If you understand these details that first hashcode is used to understand where and Entry might reside and only later all of them (from the subset or bucket) are tried to be found via equal - your example would make sense.

0
Ralf Kleberhoff On

For HashSet and similar collections/maps, it's a valid solution to have hashCode() use only a subset of the fields from the equals() method. Of course, you have to think about how useful the hash code is to reduce collisions in the map.

But be aware that the problem comes back if you want to use ordered collections like TreeSet. Then you need a comparator that never gives collisions (returns zero) for "different" objects, meaning that the set can only contain one of the colliding elements. Your equals() description implies that multiple objects will exist that differ only in the mutable fields, and then you lose:

  • Including the mutable fields in the compareTo() method can change the comparison sign, so that the object needs to move to a different branch in the tree.
  • Excluding the mutable fields in the compareTo() method limits you to have maximum one colliding element in the TreeSet.

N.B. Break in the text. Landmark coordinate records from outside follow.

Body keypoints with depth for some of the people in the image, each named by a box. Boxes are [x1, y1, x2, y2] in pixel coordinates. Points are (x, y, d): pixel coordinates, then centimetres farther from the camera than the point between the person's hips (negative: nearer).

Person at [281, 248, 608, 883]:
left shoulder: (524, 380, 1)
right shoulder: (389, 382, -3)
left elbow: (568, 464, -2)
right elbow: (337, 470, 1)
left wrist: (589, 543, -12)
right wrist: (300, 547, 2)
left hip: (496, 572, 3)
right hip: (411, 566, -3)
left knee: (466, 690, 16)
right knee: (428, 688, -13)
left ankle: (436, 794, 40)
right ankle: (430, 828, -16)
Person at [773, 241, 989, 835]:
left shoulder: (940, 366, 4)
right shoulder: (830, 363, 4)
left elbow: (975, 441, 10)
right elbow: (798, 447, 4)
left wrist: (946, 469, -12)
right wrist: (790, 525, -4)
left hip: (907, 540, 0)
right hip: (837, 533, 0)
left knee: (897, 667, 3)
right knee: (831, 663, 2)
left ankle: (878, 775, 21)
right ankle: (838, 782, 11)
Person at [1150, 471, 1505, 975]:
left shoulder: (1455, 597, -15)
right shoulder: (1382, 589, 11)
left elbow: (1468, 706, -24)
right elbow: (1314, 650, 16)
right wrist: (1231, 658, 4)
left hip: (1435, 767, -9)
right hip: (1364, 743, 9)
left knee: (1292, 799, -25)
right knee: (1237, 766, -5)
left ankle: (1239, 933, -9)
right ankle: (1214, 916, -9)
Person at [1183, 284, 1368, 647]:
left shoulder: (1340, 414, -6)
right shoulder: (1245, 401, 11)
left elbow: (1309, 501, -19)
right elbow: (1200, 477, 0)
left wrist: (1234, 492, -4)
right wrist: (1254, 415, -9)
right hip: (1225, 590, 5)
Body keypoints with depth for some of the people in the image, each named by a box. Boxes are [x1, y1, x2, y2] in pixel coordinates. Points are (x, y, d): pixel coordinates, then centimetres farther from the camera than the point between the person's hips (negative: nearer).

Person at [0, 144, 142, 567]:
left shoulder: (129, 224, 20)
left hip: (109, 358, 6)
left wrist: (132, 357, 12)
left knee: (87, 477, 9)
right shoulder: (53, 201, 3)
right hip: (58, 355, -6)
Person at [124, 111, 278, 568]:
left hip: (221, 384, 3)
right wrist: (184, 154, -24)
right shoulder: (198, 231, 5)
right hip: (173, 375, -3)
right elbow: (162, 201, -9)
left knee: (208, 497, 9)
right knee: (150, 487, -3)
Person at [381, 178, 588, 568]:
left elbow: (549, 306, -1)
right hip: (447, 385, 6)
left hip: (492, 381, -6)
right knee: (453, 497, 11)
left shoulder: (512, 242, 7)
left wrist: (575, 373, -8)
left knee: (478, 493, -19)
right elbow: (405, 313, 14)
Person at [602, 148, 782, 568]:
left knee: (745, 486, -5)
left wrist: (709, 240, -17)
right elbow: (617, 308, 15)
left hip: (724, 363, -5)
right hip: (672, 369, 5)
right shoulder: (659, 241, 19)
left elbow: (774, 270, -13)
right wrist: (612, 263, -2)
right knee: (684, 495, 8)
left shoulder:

So I'd strongly recommend to think about your object class'es concept of equality and mutability again.

0
DodgyCodeException On

It's ok for hashCode() to use a subset of the fields that equals() uses, although it may possibly give you a slight performance drop.

Your problem seems to be caused by modifying the object, while still inside the set, in a way that alters the functioning of hashCode() and/or equals(). Whenever you add an object to a HashSet (or as the key in a HashMap), you must not subsequently modify any fields of that object that are used by equals() and/or hashCode(). Ideally, all fields used by equals() should be final. If they can't be, you must treat them as though they are final whilst the object is in the set.

The same goes for TreeSet/TreeMap, too, but applies to fields used by compareTo().

If you really need to modify the fields that are used by equals() (or by compareTo() in the case of a TreeSet/TreeMap), you must:

  1. First, remove that object from the set;
  2. Then modify the object;
  3. And finally add it back to the set.
0
ggkekas On

The contract would indeed be fulfilled. The contract imposes that .equal() objects have ALWAYS the same .hashCode(). The opposite doesn't have to be true and I wonder with the obsession of some people and IDEs to apply exactly that practice. If this was possible for all possible combinations, then you would discover the perfect hash function.

BTW, IntelliJ offers a nice wizard when generating hashCode and equals by treating those two methods separately and allowing to differentiate your selection. Obviously, the opposite, aka offering more fields in the hashCode() and less fields in the equals() would violate the contract.